For a long time, some regions have overly relied on borrowing to fund projects and promote development, resulting in a chaotic growth pattern that emphasizes investment over efficiency, construction over debt repayment, and short-term gains over long-term benefits. Wang Juntan said that improving the supervision and accountability system for local hidden debts is conducive to strengthening full-process supervision of fund use, asset disposal, and progress and effectiveness, strictly investigating issues such as false debt resolution, illegal operations, and dereliction of duty, ensuring that central debt relief policies are accurately and normatively implemented, and preventing new hidden debts while stabilizing existing ones.

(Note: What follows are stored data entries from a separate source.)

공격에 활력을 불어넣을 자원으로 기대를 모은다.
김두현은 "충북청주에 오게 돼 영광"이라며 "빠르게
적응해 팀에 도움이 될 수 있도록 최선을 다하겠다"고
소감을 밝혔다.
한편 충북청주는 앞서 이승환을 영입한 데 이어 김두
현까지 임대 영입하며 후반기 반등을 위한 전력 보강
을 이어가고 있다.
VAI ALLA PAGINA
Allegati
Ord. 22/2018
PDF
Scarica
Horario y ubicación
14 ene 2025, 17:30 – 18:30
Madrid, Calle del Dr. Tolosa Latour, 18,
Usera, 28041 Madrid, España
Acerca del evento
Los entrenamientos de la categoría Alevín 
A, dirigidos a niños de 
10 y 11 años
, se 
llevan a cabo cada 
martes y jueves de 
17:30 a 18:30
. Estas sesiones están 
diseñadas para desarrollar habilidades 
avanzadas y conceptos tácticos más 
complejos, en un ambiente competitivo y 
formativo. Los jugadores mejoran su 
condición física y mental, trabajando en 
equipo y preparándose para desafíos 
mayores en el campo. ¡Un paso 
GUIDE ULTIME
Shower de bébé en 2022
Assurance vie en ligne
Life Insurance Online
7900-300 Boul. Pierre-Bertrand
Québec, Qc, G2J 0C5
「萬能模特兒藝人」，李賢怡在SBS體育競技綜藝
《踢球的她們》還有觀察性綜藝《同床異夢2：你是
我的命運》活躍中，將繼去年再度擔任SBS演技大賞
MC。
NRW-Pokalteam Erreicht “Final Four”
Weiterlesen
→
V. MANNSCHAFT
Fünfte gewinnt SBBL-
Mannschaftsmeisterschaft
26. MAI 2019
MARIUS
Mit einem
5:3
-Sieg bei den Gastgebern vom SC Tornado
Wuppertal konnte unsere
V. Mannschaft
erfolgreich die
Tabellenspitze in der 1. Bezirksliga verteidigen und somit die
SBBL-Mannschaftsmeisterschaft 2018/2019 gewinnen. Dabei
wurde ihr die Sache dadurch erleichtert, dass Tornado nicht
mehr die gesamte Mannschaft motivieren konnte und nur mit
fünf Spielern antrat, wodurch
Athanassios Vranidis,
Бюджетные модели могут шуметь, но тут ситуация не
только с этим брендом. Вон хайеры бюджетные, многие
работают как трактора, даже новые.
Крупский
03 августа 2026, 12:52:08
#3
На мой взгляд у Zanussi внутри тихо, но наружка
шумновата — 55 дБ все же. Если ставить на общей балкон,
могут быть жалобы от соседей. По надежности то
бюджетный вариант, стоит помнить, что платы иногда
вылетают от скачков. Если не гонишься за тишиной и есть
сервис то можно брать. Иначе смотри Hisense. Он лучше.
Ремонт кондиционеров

He suggested accurately identifying and scientifically disposing of local hidden debts. From the national level, the classification and recognition guidelines for hidden debts should be improved, standardizing the criteria, scope, and procedures for recognition. Based on project nature, debt repayment sources, and risk levels, hidden debts should be classified scientifically, and effective measures such as debt repayment, debt restructuring, debt swapping, and asset revitalization should be taken in accordance with laws and regulations to resolve them. The practice of false debt resolution and digital debt should be strictly prohibited.
“Building a multi-level, all-round debt supervision system is necessary,” Wang Juntan said. Fiscal authorities should earnestly fulfill their responsibilities as debt management entities, strictly implement the entire chain of supervision responsibilities including statistical monitoring, budget constraints, and debt resolution, to ensure clear debt figures and prevent new debts while resolving existing ones. Breaking down departmental information barriers and establishing information sharing and collaborative supervision mechanisms among finance, banking, auditing, and discipline inspection departments can form a closed-loop supervision process of “discovery, verification, accountability, and rectification.”
He also recommended establishing a strict and standardized debt accountability mechanism. Building on existing accountability measures, legal and institutional frameworks should be improved rapidly to form comprehensive, systematic, and operational rules for local hidden debt accountability, thereby tightening the responsibility chain for local hidden debts.